One of the more interesting developments of the last week has been the announced acquisition of ATG (Art Technology Group) by Oracle Corporation. ATG is one of the leading suppliers of ecommerce solutions and Oracle liked their stuff well enough to plunk down a cool billion bucks for the logo.
I thought it was a good idea at the time but I am also interested in hedging my bets. Questioning or being skeptical of Oracle’s acquisitions has not always been a good career move. I was one of many voices who questioned the sanity of the binge that Oracle went on when it bought up much of the front office industry in the middle of the last decade.
Several years later the product set that once looked like Marshal Tito’s Yugoslavia still hangs together and Oracle says it is about to release for general availability the new technology stack that will “fuse” it all together.
Only a company like Oracle or Microsoft or a few others, with deep pockets, could pull off something like this. In addition to the billions it took to buy the companies, billions more had to go into not only Fusion’s development but also the care and feeding of so many disparate brands during the interval. I assume the acquired companies have been throwing off enough cash to make the deals palatable but I have no first hand knowledge of this.
So when I look at the ATG acquisition part of me says, not to worry, Oracle has it all figured out; besides, it’s only a billion bucks. (In truth, that last bit about the billion bucks makes me blanch.) The other part of me says this is a lot of money, especially now in this part of the recovery and this part of the front office software life cycle.
Now, to be sure, ecommerce is really important for a variety of reasons and I can envision scenarios where it continues to gain in popularity. For example, buying on-line will likely increase in popularity if we see another gas price spike that makes people go to the mall less often. But I also know that as demand for ecommerce software increases the trend toward commoditization will likely increase. Ironically, one of the commoditizers in this case is none other than NetSuite, affectionately known as Larry’s Other Company.
NetSuite’s (NYSE: N) got game—they’re global (just opened a development center in the Czech Republic), they’re all SaaS and their ecommerce functionality is already tightly incorporated with their ERP and CRM. There’s a lot to like with NetSuite (and they are not a client). But N isn’t even the only alternate player in the universe. There are many players in the space starting with IBM and moving through the alphabet to 3dCart, Volusion, and Venda just to pick some names out of a hat. In addition there is a growing list of open source software to contend with.
Now, certainly, these vendors don’t all compete for the same business. A company like Oracle has to have a credible system that it can offer to its Global 2000 customer base, especially when competing with the likes of IBM and many of the smaller vendors chase business in the SMB world.

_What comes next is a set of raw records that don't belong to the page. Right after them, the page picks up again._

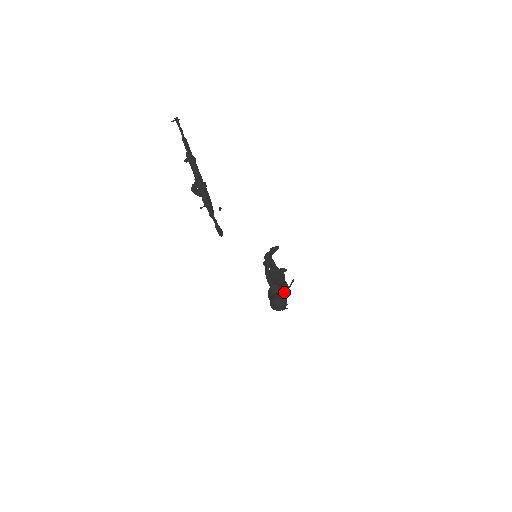
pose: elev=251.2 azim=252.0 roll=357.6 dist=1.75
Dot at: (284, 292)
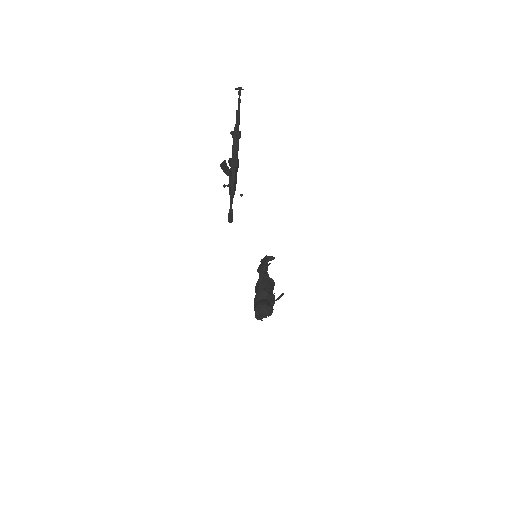
Dot at: (271, 302)
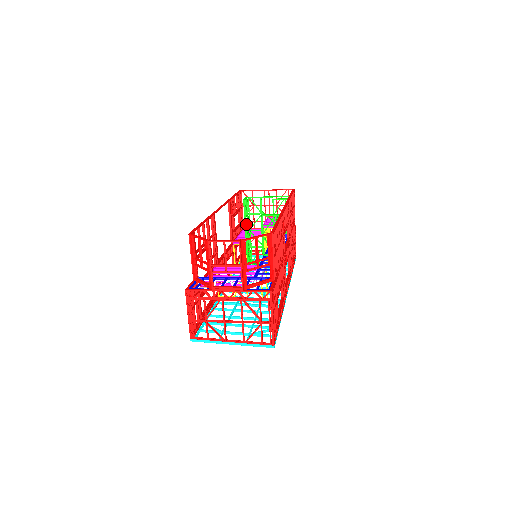
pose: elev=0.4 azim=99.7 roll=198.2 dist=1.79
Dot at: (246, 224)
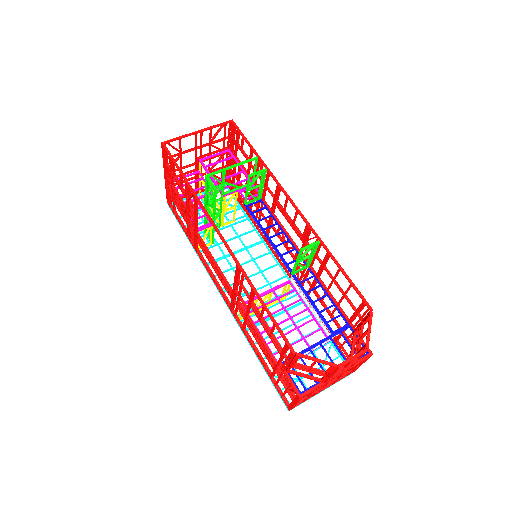
Dot at: (215, 209)
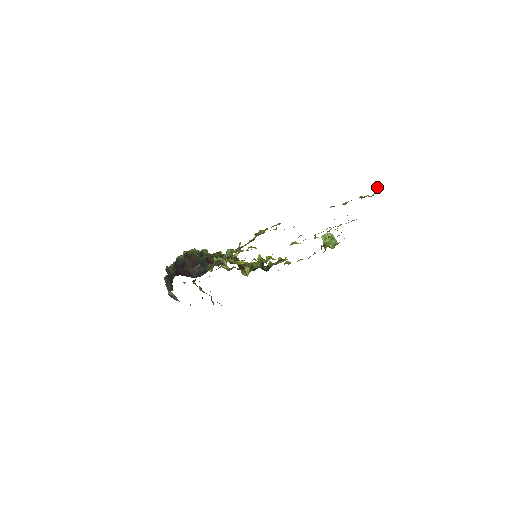
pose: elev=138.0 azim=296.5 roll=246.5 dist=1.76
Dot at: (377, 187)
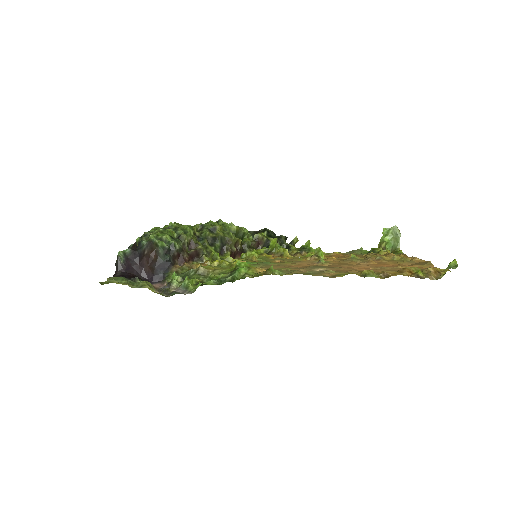
Dot at: (455, 268)
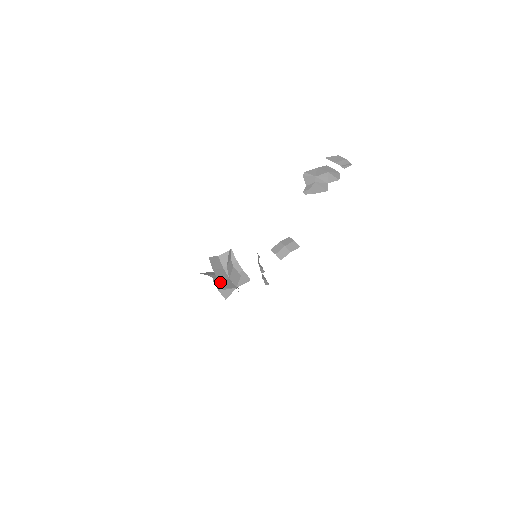
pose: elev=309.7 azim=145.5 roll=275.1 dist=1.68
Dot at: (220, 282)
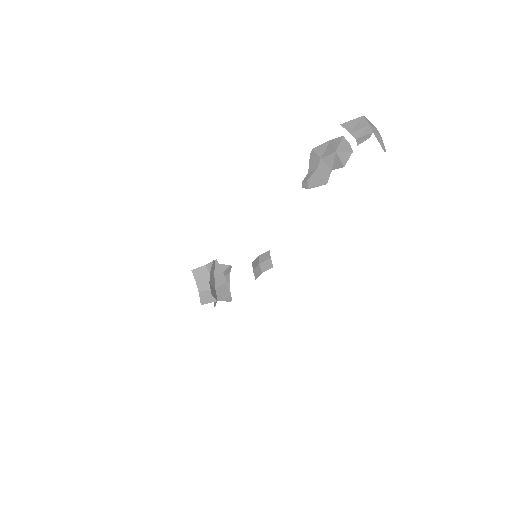
Dot at: (202, 295)
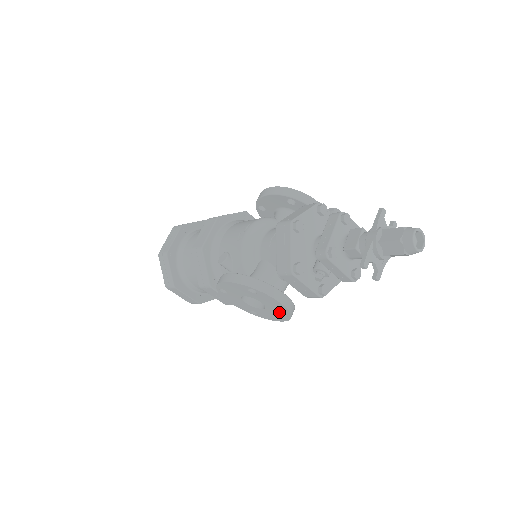
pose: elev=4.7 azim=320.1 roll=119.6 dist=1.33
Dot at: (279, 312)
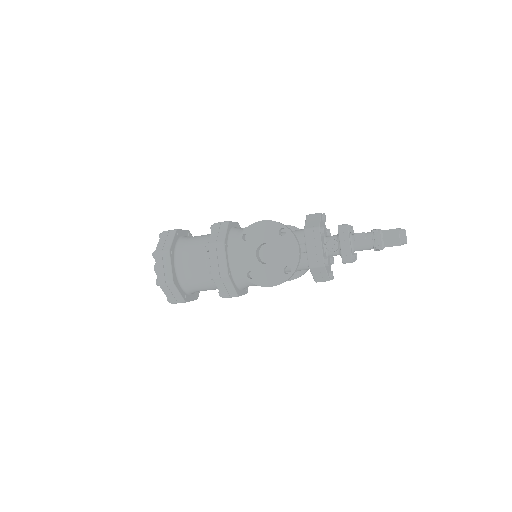
Dot at: (285, 267)
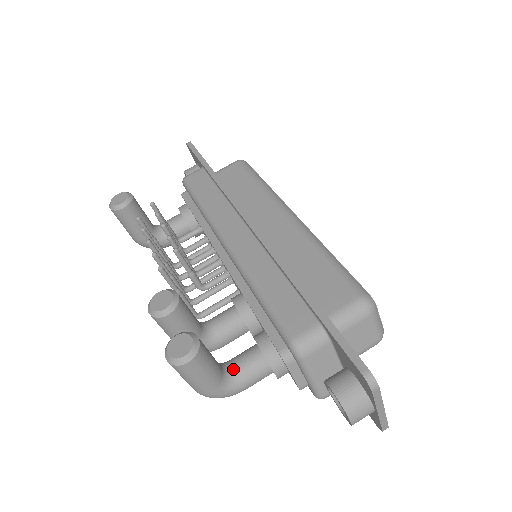
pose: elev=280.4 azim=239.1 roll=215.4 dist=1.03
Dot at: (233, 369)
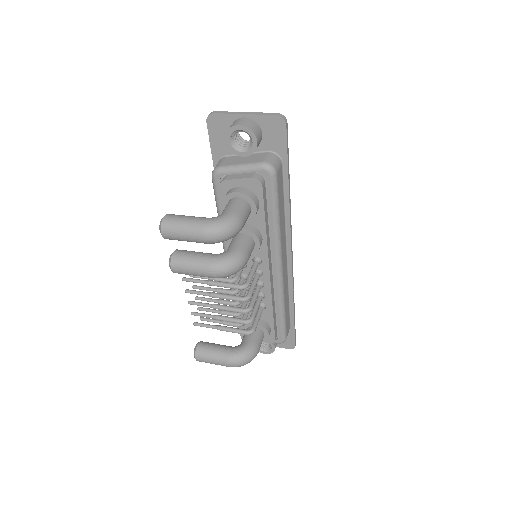
Dot at: occluded
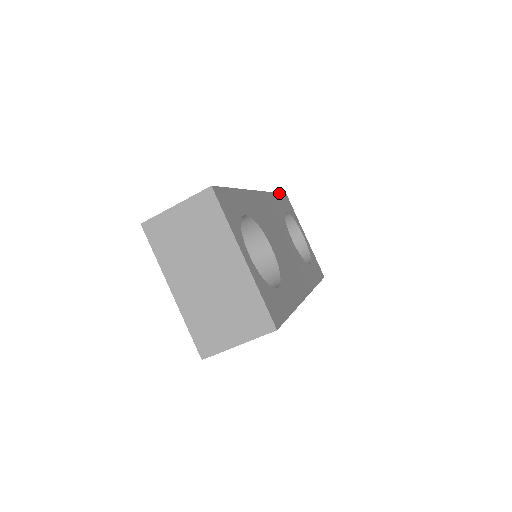
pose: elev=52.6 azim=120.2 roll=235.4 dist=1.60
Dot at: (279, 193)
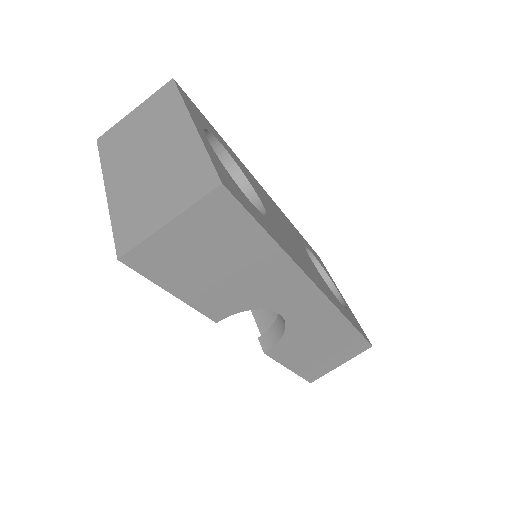
Dot at: (304, 239)
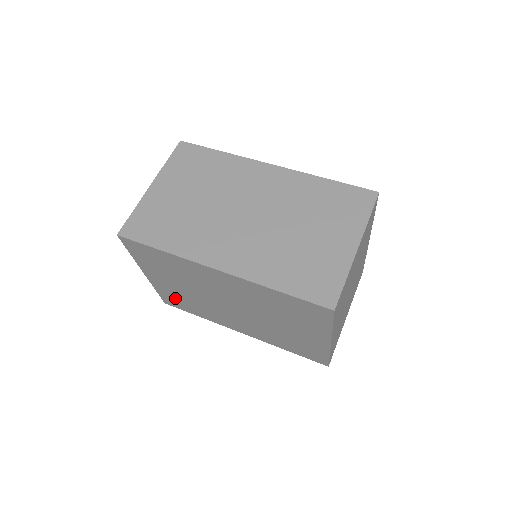
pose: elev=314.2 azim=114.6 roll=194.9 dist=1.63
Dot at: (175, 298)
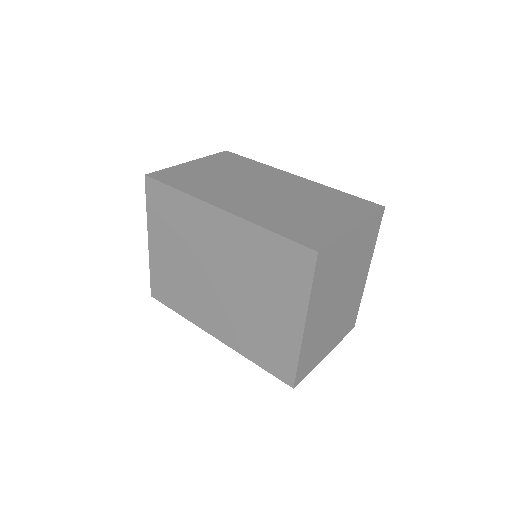
Dot at: (165, 281)
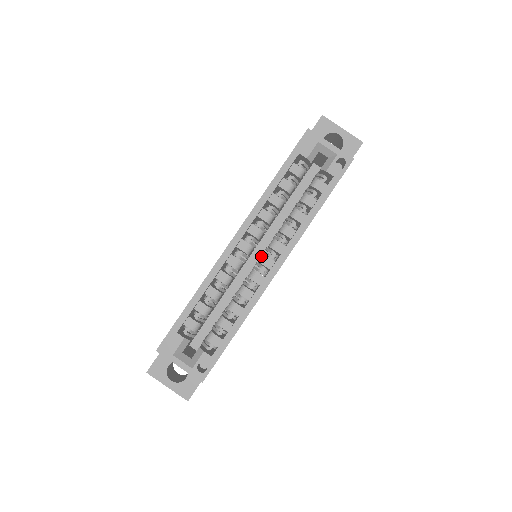
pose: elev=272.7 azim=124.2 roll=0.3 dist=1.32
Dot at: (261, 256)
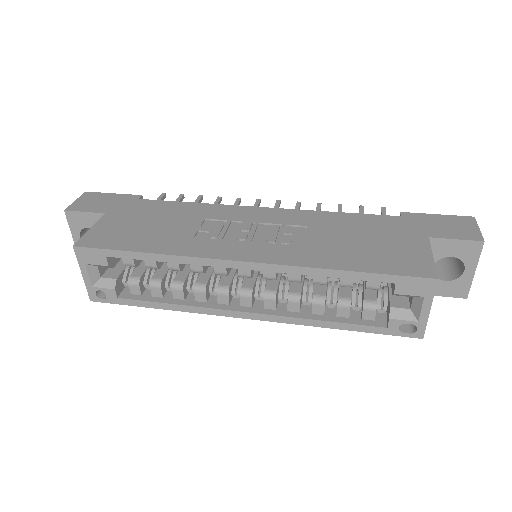
Dot at: (249, 289)
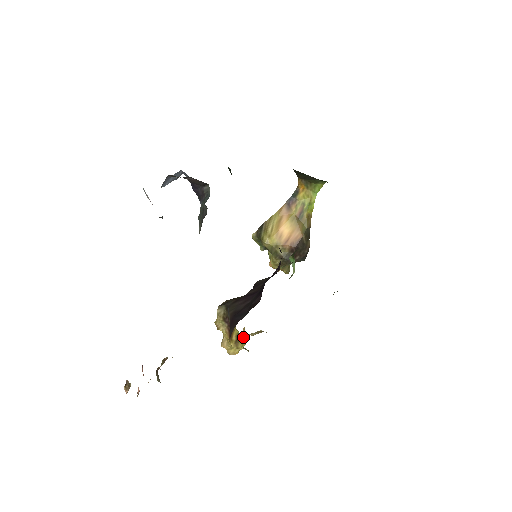
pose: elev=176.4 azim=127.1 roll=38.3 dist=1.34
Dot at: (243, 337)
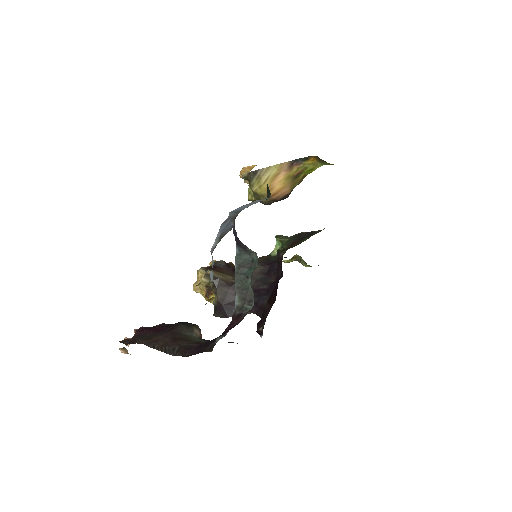
Dot at: occluded
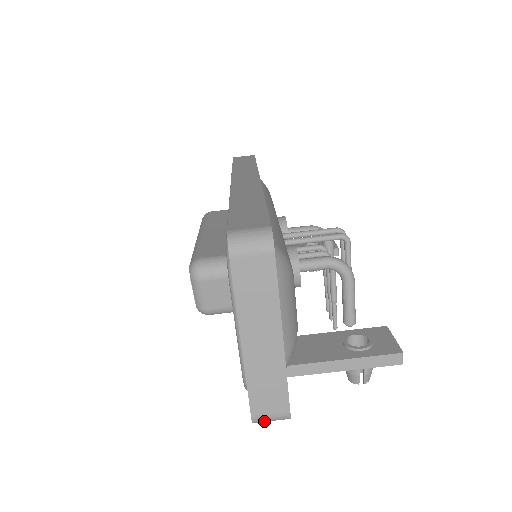
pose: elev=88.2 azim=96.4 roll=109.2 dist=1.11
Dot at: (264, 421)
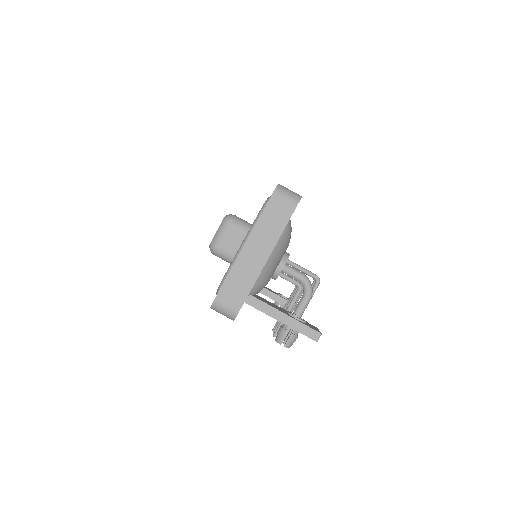
Dot at: (219, 309)
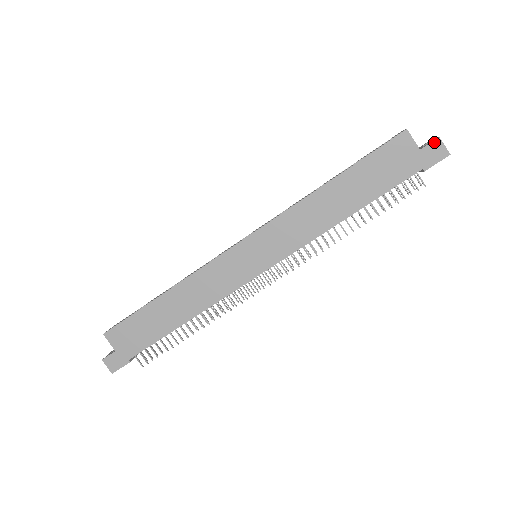
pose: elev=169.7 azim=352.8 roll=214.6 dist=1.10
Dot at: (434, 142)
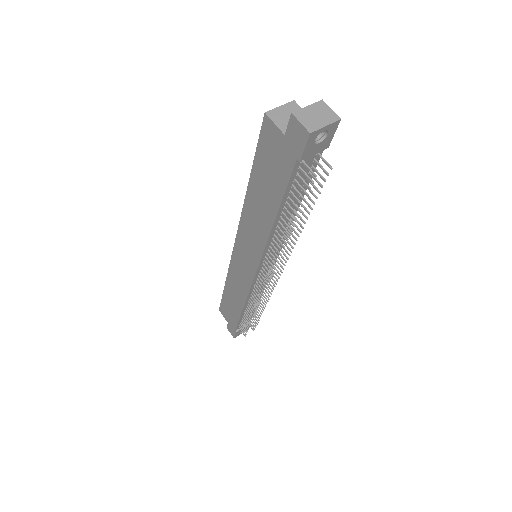
Dot at: (290, 121)
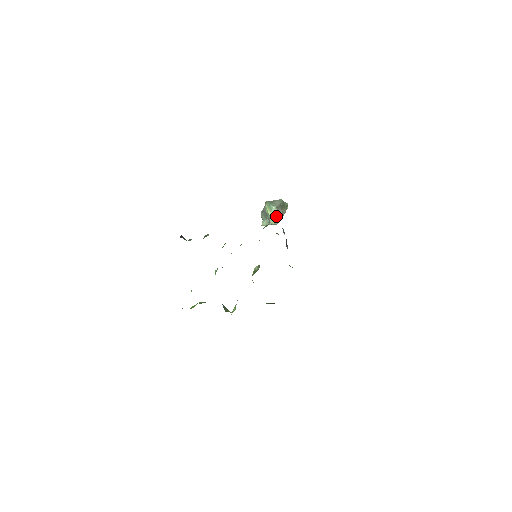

I’ve recently has some experience with the open source content management system, Joomla! (Yes the “!” is part of the name.) It’s a good product and they’ve got a robust community of developers and a secondary market of people who implement and sell the product as a download or as a hosted offering. And it has ecommerce functionality. Free.
My point is that the cost of good software has dropped to a very low level. Companies are making more of their money in services rather than product, at least in ecommerce as far as I can see. So the idea of paying a billion dollars for an ecommerce software company, even one as accomplished as ATG, seems a little out there to me.
But maybe Oracle sees something; maybe they see a future in which they sell more services and an ecommerce product makes sense to them as something that fills a need for solutions that sell services. That might sound crazy but in the last year Oracle became a hardware company with the acquisition of Sun Microsystems. You might not have been able to see that coming five years ago but there it is.
So, Oracle and ATG—good idea? I really don’t know. If past is prologue then deep pockets might again make a funky strategy into a winner.
The news is that Oracle is buying independent ecommerce software provider, ATG (Art Technology Group) of Cambridge, MA for $1 billion. I think it’s a good move for both companies.
ATG is known as a premium provider of ecommerce solutions at a relatively affordable price with more pre-built solutions that its larger competitors who have delivered ecommerce more or less as a toolkit. However, I also think that the company lacked the size to compete on its own with companies like IBM whose reputation still has a great deal of weight in the board room where decisions about which technology to spend millions of dollars on come from.
The only other company in a similar position is NetSuite the leading provider of SaaS based ERP which also has a good ecommerce product. Interestingly, NetSuite’s (NYSE: N) majority owner is Larry Ellison, CEO of Oracle.
With Oracle behind it and a ready customer base of Oracle CRM and ERP customers—including Oracle CRM On-Demand—it looks like Oracle will recoup its investment quickly. ATG, meanwhile, will gain a larger audience and Oracle’s backing. There’s a lot to like in this.
Oracle may be looking down the road at a world that will be more dependent on ecommerce. As transportation prices increase due to high-energy costs, there is evidence that consumers may travel less and ecommerce solutions will undoubtedly be called on the fill some of the gap for retailers who will begin to see fewer people in their mall stores.
Regardless of whether the transportation scenario plays out, it is a reasonable conclusion that if a vendor like Oracle can get behind a company like ATG, which offers lower cost ecommerce solutions, market demand for these solutions will expand because the lower price point brings out new demand.